Toby Greene (centre) has gone from bad boy to skipper at GWS
Toby Greene (centre) has gone from bad boy to skipper at GWS

Greene rises from bad boy to leader

Toby Greene has opened up about his journey from drunken assault charges to inspirational GWS captain.

The Giants had every member of their five-man leadership group - Callan Ward, Phil Davis, Josh Kelly, Stephen Coniglio and Matt de Boer - sidelined for Saturday's crunch match against Collingwood.

Giants coach Leon Cameron could have endorsed foundation star Jeremy Cameron as skipper, or 299-game veteran Heath Shaw, but wanted Greene.

And although it was an 11th-hour call-up, Greene's ascension has not been overnight.

Arrested in Melbourne following a drunken incident in Melbourne in 2014, Greene has been profiled as somewhat of a bad boy on and off the field.

In New York two off-seasons ago, he injured himself in a hotel room, and fly-kicks and brain explosions over the years on the field have attracted criticism.

But behind the scenes, Cameron has driven Greene, a prodigious talent, to adopt the mindset of being a leader.
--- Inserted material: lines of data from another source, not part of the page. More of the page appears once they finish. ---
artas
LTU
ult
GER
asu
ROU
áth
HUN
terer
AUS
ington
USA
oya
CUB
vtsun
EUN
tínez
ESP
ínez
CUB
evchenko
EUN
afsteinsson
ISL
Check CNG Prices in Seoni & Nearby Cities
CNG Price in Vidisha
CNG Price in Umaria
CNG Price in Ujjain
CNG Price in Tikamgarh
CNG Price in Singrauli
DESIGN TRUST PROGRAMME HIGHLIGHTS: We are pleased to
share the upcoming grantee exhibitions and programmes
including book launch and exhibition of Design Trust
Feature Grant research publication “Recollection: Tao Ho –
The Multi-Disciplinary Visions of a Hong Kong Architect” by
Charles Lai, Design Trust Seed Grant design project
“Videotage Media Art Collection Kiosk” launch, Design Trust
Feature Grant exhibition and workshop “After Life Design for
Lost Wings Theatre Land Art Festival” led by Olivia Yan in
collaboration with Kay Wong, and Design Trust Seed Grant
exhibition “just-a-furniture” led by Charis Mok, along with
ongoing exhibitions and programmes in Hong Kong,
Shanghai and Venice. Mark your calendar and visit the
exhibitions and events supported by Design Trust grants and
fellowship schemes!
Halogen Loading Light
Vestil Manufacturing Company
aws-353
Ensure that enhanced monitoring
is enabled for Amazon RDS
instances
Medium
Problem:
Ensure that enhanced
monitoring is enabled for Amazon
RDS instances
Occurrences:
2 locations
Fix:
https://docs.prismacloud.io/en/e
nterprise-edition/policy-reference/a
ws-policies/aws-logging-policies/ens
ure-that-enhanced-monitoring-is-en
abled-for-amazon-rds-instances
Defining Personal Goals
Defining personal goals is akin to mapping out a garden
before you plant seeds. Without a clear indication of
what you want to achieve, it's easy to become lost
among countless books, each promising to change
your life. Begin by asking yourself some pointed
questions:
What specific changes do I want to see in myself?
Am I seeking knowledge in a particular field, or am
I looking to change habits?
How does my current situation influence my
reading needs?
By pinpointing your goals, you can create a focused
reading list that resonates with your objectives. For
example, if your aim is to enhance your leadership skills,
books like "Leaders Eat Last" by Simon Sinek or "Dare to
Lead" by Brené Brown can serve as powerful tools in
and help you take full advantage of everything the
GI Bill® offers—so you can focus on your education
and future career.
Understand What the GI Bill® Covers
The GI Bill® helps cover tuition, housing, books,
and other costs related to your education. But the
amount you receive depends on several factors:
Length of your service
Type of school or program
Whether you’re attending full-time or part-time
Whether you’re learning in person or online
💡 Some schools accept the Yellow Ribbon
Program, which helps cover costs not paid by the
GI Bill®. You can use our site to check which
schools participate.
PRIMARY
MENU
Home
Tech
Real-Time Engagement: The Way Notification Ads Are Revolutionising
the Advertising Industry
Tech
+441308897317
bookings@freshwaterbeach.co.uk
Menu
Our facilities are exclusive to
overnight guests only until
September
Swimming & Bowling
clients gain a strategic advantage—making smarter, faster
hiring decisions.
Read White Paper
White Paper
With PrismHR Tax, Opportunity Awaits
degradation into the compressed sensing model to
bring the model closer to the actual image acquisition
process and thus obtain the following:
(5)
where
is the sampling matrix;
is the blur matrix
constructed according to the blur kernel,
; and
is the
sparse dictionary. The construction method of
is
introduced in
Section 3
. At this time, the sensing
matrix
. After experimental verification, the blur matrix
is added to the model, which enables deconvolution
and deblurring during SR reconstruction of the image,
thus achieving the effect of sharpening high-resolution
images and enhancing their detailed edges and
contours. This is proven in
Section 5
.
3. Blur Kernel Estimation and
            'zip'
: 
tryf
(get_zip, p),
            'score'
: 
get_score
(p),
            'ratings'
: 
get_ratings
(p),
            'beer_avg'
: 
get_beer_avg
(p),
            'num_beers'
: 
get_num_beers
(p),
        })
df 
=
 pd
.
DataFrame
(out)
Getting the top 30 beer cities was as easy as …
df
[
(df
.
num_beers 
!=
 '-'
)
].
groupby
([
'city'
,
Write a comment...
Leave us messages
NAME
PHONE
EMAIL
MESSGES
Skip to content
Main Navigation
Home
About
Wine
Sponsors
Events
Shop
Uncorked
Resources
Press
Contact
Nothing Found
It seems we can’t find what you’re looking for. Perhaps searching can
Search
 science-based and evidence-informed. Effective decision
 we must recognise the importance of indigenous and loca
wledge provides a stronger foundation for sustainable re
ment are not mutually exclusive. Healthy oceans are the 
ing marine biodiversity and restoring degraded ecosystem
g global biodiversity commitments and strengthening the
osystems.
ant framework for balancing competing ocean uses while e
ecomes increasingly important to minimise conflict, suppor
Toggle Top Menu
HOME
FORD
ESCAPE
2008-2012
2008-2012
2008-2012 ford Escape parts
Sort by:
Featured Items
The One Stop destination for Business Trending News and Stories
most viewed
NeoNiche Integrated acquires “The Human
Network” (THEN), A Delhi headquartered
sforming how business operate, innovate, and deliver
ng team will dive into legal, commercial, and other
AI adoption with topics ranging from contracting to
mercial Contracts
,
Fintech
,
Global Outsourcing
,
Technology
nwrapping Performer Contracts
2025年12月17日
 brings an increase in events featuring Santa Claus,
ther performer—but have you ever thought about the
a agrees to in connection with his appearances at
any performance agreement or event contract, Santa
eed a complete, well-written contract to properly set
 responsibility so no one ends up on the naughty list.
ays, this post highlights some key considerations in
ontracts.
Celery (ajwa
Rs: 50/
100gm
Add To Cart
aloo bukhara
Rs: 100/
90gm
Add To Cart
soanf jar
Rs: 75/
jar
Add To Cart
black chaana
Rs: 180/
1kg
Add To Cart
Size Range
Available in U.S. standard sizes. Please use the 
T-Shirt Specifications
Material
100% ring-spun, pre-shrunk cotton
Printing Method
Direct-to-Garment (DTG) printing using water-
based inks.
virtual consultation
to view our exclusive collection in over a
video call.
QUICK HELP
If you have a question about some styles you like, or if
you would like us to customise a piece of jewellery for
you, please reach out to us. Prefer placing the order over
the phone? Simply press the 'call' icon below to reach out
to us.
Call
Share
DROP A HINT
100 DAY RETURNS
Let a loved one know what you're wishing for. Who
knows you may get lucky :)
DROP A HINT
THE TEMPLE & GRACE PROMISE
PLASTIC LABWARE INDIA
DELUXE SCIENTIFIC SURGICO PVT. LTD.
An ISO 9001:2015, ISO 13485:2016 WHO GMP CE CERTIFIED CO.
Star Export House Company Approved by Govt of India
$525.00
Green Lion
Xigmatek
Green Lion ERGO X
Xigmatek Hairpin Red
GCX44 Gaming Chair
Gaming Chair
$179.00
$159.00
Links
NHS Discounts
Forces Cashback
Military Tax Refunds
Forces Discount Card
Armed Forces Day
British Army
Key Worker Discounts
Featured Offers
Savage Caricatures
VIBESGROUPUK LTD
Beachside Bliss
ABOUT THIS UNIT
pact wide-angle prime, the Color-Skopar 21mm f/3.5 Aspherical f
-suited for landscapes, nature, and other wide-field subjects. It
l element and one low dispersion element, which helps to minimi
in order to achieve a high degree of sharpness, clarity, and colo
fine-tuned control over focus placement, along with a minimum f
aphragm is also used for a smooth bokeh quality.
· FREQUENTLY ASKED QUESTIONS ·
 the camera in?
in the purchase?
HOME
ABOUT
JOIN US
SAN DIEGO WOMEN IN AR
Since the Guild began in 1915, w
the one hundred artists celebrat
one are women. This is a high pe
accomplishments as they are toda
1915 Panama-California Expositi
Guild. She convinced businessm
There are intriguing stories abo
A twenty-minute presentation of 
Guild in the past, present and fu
And Greene's outstanding captain's knock against Collingwood - in a team triumph that ranks among the gutsiest in the club's history - is surely a defining moment in his career.

"Yeah, it probably says a little bit," said Greene, who hasn't been the captain of a team since his first year of high school.

"I wouldn't have been given the opportunity a few years ago.

"Leon asked and I jumped at the opportunity. I thought it would be a great chance to stand up. It's something I've been working on behind the scenes and I'll continue to work on it.

"Leon has been on my case for a while about trying to improve in that area and he's been doing a fair bit this year. It doesn't come naturally to me but I'll continue to work on it."

Greene said his mother, Kate, was happier than he was about the captaincy, and she remains his other pillar of influence.


Toby Greene celebrates a goal against the Magpies. Picture: AAP
Toby Greene celebrates a goal against the Magpies. Picture: AAP

Cameron knew he had made the right call the moment he approached Greene to step up to the captaincy after Davis's last-moment injury drama.

"Our leadership group has really urged him to be more than just a very good player," Cameron said. "

It's fine pushing them, but you have to take it as well and Toby does take that.

"His mum's a superstar ... and she probably keeps telling Toby how good he could be, not just as a player but also his experiences in helping our young group.

"Our whole leadership group should be proud of what Toby produced (on Saturday)."

The captaincy did not burden Greene at all and his work playing exclusively in the midfield in the first quarter was decisive.